Another finding is that panobinostat was overall poorly tolerated and was about one-third of patients who required at least one dose reduction, even after the protocol was amended to reduce the starting dose by half. Thrombocytopenia was the most common drug-related grade 3–4 AE and has been linked to the inhibition of pro-platelets from megakaryocytes by HDAC inhibitors (Bishton et al, 2011). Grade 3–4 fatigue, lymphopenia and anaemia were also noted in more than 10% of patients. Grade-3 QTc interval prolongation, another common toxicity of HDAC inhibitors, was noted in four patients. Most of these AEs occurred early during treatment, typically within the first 2 weeks of treatment, suggesting that more intensive monitoring (clinical, laboratory and ECG) is necessary during the first cycle, but may be lightened afterwards. The majority of patients (88%) treated with the initial dose of 40 mg thrice a week and 42% of patients treated at 20 mg thrice a week required a dose interruption or dose reduction. This is in fact in line with data from the phase II study of panobinostat in patients with Hodgkin’s lymphoma, where 67% of patients required a dose reduction (Younes et al, 2012).

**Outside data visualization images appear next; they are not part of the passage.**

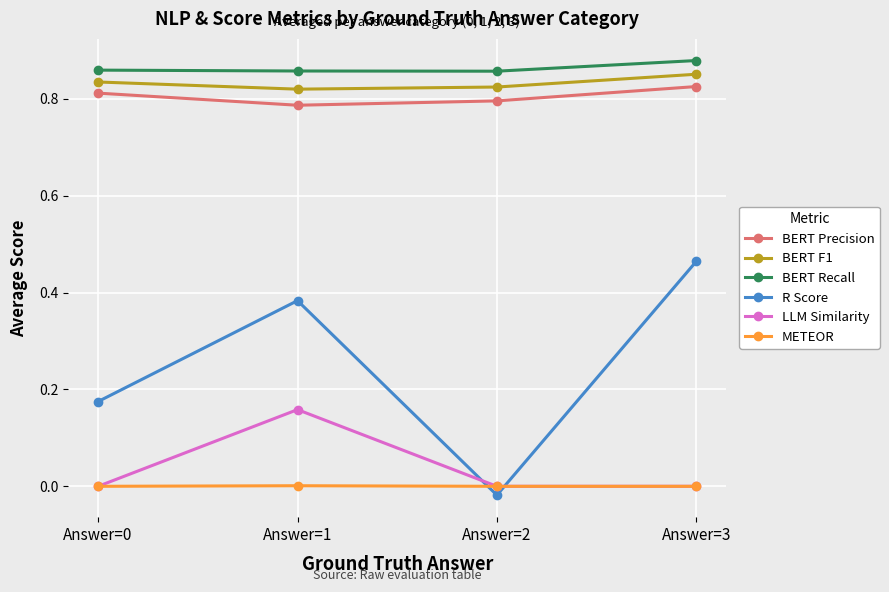

True or false: BERT Recall and BERT Precision intersect in this chart.

False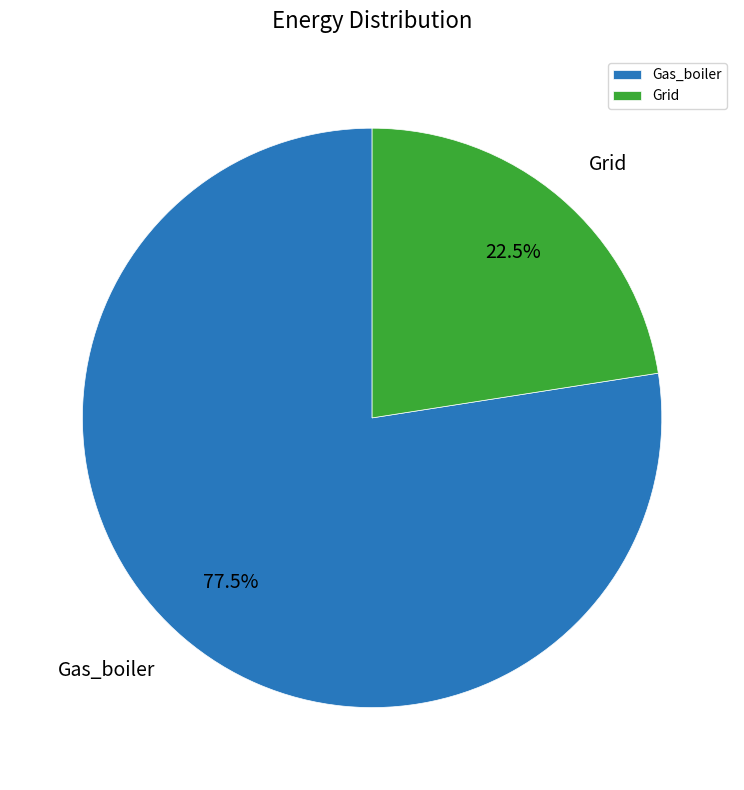

The Gas_boiler slice represents 92% of the pie. True or false?

False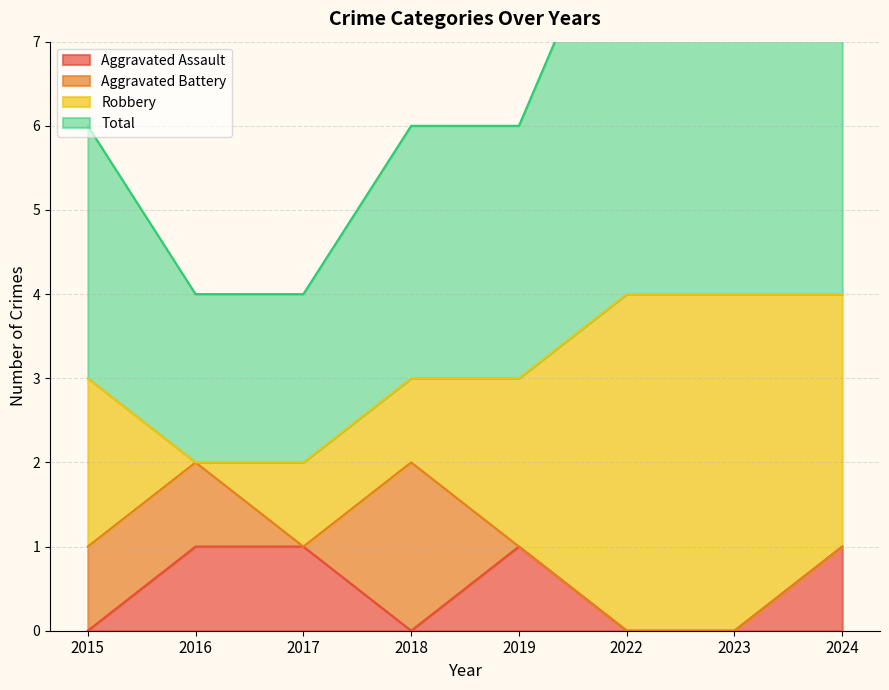

Where is the first local maximum for Total?

2022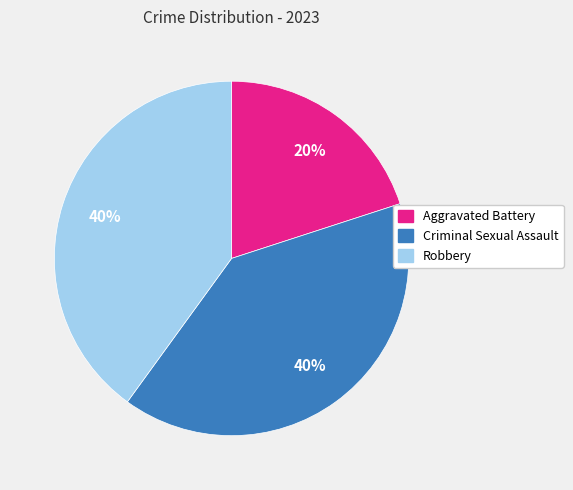

The Criminal Sexual Assault slice represents 40% of the pie. True or false?

True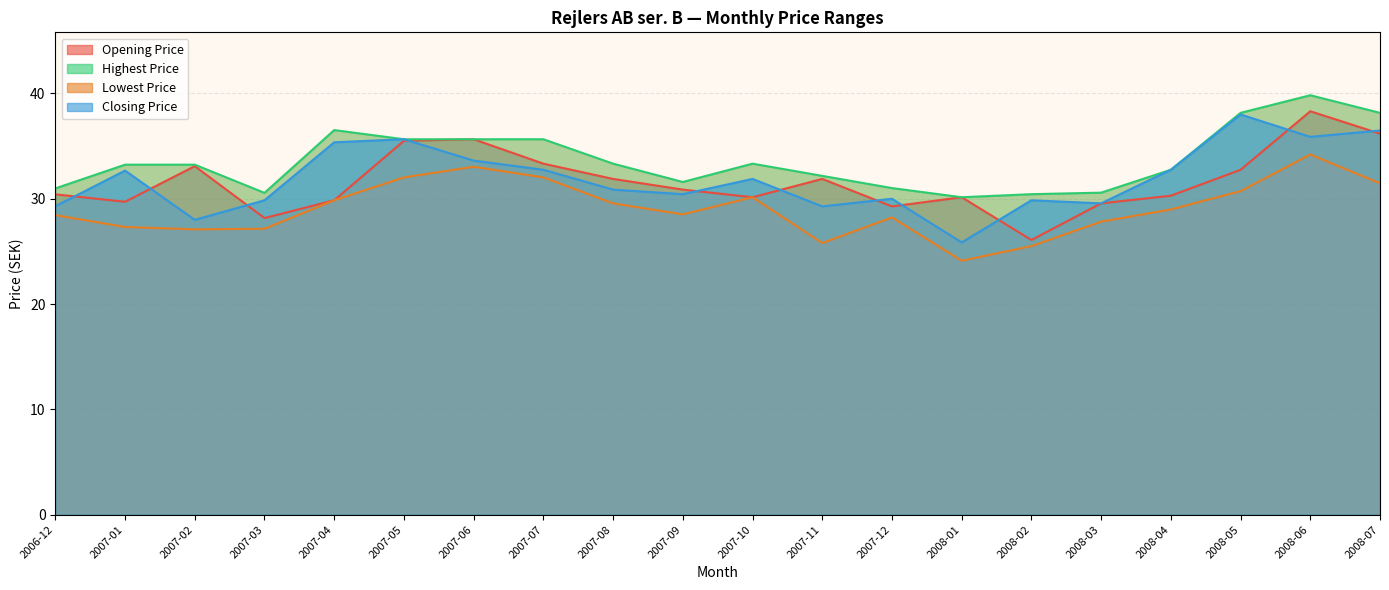

At how many categories does at least one series exceed 38?

3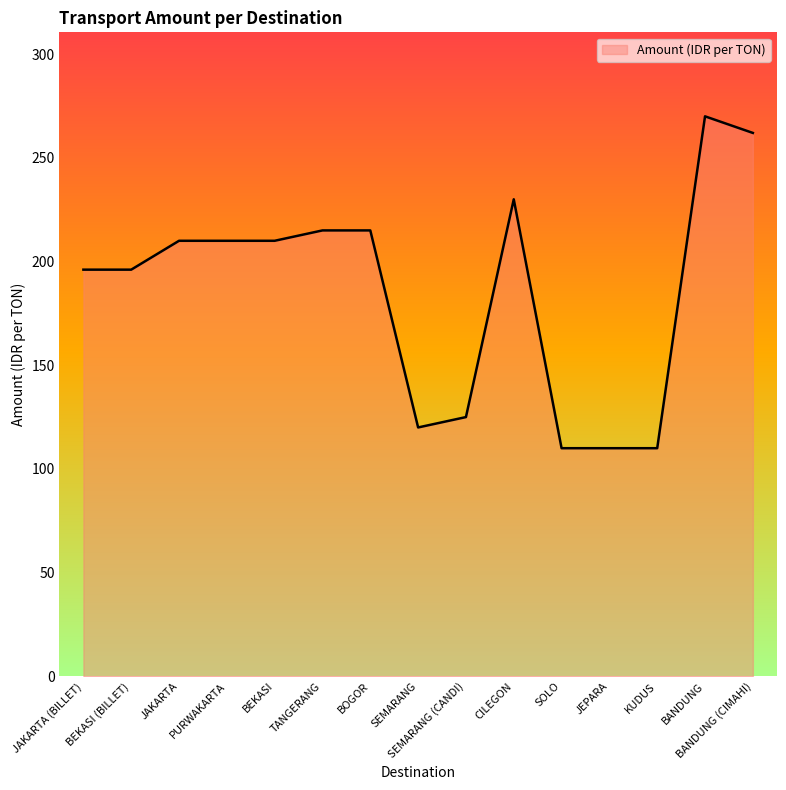

What is the difference between the maximum and minimum values?

160.0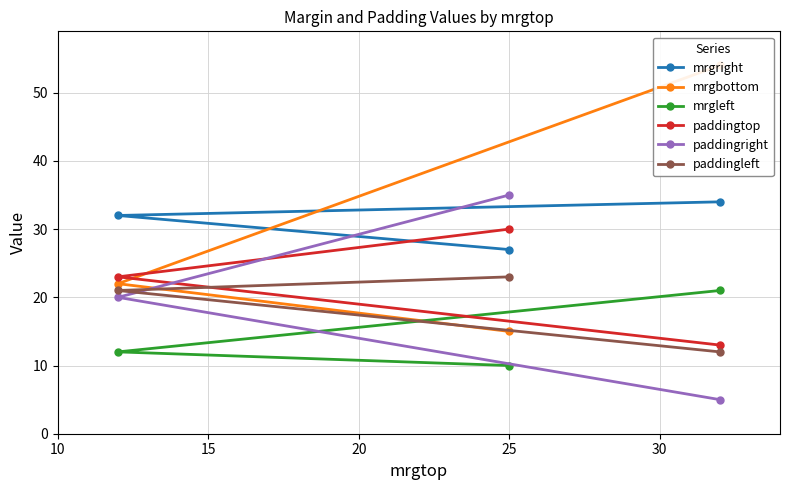

What is the maximum value for mrgbottom?

54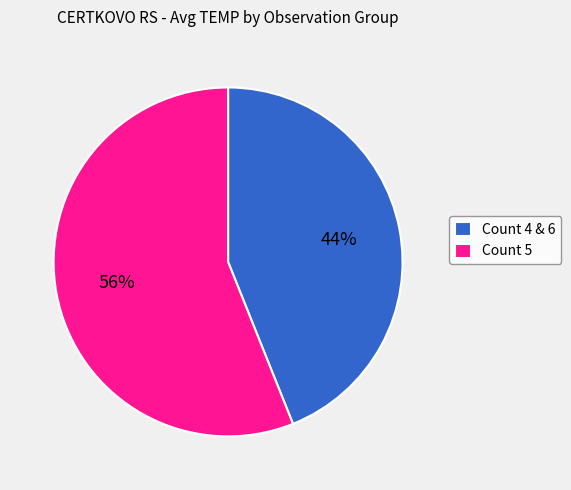

To the nearest percent, what is the average slice percentage?

50%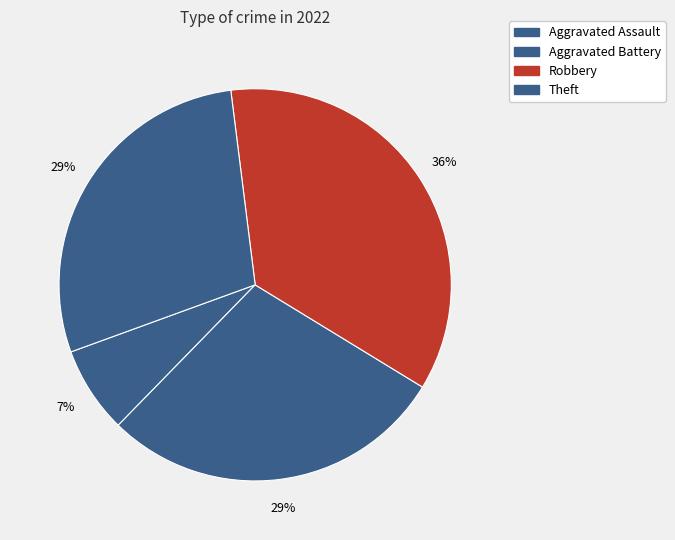

Count the number of slices in the pie.

4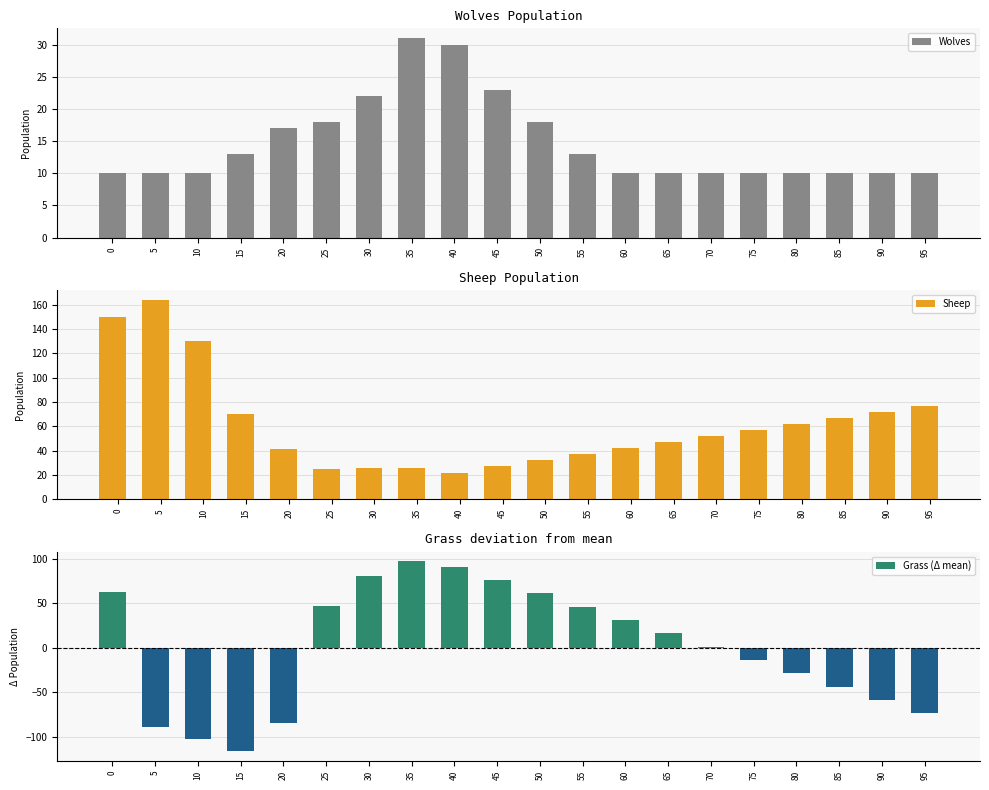

What is the difference between the highest and lowest values at 35?

71.3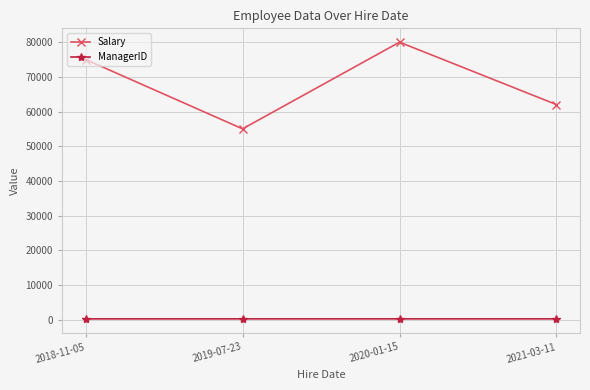

Read the Salary value at 2020-01-15, to the nearest 100.

80000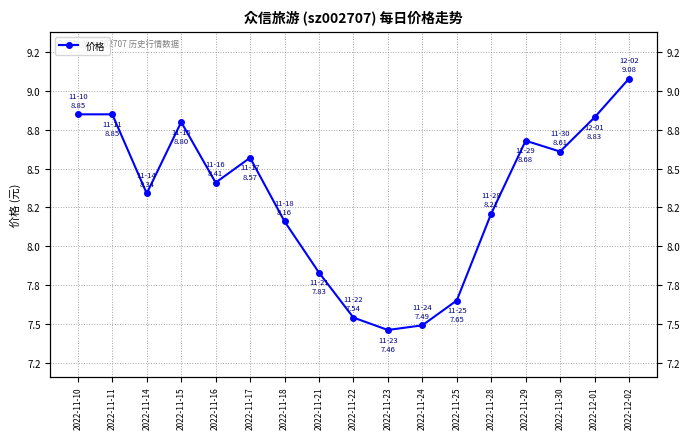

The value at 2022-11-11 is 8.8. True or false?

True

In conclusion, results from this single-arm phase II study suggest that panobinostat has only limited activity in patients with unselected STS. However, long-term (>6 months) SD was noted in 13% of patients, some of which had SD for longer than a year, including some patients with rare histologies, such as ESS and SFTs. Conducting specific trials in these rare histotypes may be worthwhile but will likely require international collaboration. Efforts to identify predictive biomarkers may allow patients’ selection for this type of therapy.